For years, experts have predicted the CBD market will be worth $20 billion by the turn of the decade. If grocery store displays and avant garde business signs are any indication, the craze has hit southern Indiana particularly hard.

Grocery stores, independent shops and businesses with other niches have been buying into the selling of oils that are advertised to alleviate pain, anxiety, childhood epilepsy, joint pain and a host of other ailments. Anyone driving along South Walnut Street in Bloomington can see CBD oil signs on an array of businesses. In Bedford, signs surrounding the 1300 block of 16th Street announce that CBD oil is being sold at Family Video.

Since March 2018, the sale and use of cannabidiol, commonly known as CBD or hemp oil, has been legal in Indiana, as long as it has less than 0.03% THC and meets certain labeling requirements. THC is the mood-altering chemical in marijuana that can make a person “high.” Prior to March 2018, CBD’s legality was at issue in the state because it is made from cannabis plants. Once a law was put on the books to protect vendors who sell the oil, marketing and sales took off.
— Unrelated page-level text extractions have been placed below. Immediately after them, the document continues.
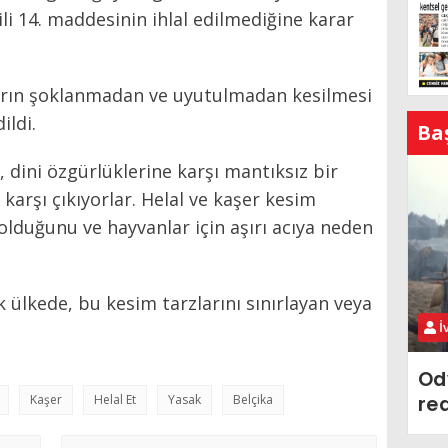
ili 14. maddesinin ihlal edilmediğine karar
arın şoklanmadan ve uyutulmadan kesilmesi
ildi.
Ba
 dini özgürlüklerine karşı mantıksız bir
 karşı çıkıyorlar. Helal ve kaşer kesim
olduğunu ve hayvanlar için aşırı acıya neden
k ülkede, bu kesim tarzlarını sınırlayan veya
İ
Od
Kaşer
Helal Et
Yasak
Belçika
re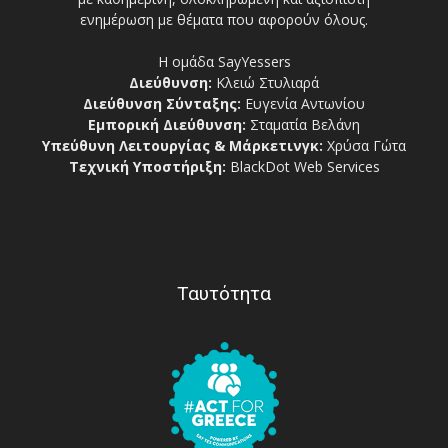
ενημέρωση με θέματα που αφορούν όλους.
Η ομάδα SayYessers
Διεύθυνση:
Κλειώ Στυλιαρά
Διεύθυνση Σύνταξης:
Ευγενία Αντωνίου
Εμπορική Διεύθυνση:
Σταματία Βελάνη
Υπεύθυνη Λειτουργίας & Μάρκετινγκ:
Χρύσα Γώτα
Τεχνική Υποστήριξη:
BlackDot Web Services
Ταυτότητα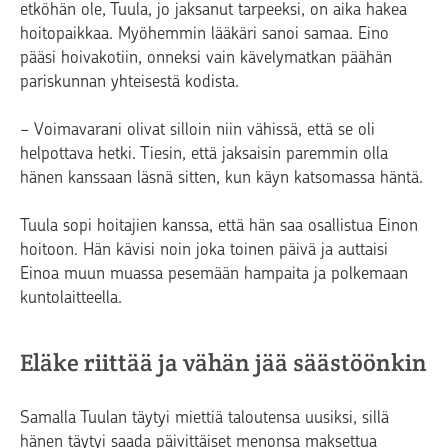
etköhän ole, Tuula, jo jaksanut tarpeeksi, on aika hakea
hoitopaikkaa. Myöhemmin lääkäri sanoi samaa. Eino
pääsi hoivakotiin, onneksi vain kävelymatkan päähän
pariskunnan yhteisestä kodista.
− Voimavarani olivat silloin niin vähissä, että se oli
helpottava hetki. Tiesin, että jaksaisin paremmin olla
hänen kanssaan läsnä sitten, kun käyn katsomassa häntä.
Tuula sopi hoitajien kanssa, että hän saa osallistua Einon
hoitoon. Hän kävisi noin joka toinen päivä ja auttaisi
Einoa muun muassa pesemään hampaita ja polkemaan
kuntolaitteella.
Eläke riittää ja vähän jää säästöönkin
Samalla Tuulan täytyi miettiä taloutensa uusiksi, sillä
hänen täytyi saada päivittäiset menonsa maksettua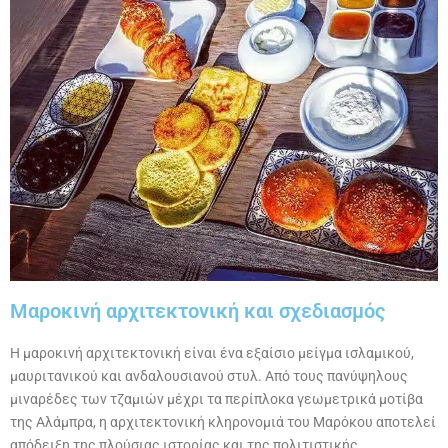
Μαροκινή αρχιτεκτονική και σχεδιασμός
Η μαροκινή αρχιτεκτονική είναι ένα εξαίσιο μείγμα ισλαμικού,
μαυριτανικού και ανδαλουσιανού στυλ. Από τους πανύψηλους
μιναρέδες των τζαμιών μέχρι τα περίπλοκα γεωμετρικά μοτίβα
της Αλάμπρα, η αρχιτεκτονική κληρονομιά του Μαρόκου αποτελεί
απόδειξη της πλούσιας ιστορίας και της πολιτιστικής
In the last 18 months, the Hoosier Times region has seen an increase in sales at variety shops, doctors’ offices, grocery stores, pet shops, antique stores, pharmacies, cafes and even hydroponic stores.

Tim Sylvester, manager of Stimline Variety Smoke Shop at 901 S. Walnut St., said the store has been selling CBD oil for five years. During that time, Stimline’s sales of the product have been steady, but the product has brought in people who may not have come in otherwise.

“It’s definitely 18 and up,” he said. “We see just as many senior clients as we do younger people, but what changes is what they’re taking it for. In my experience, the younger people are taking it for anxiety and stress. But for older people, it’s a physical issue that’s developed. It definitely has the most customer diversity.”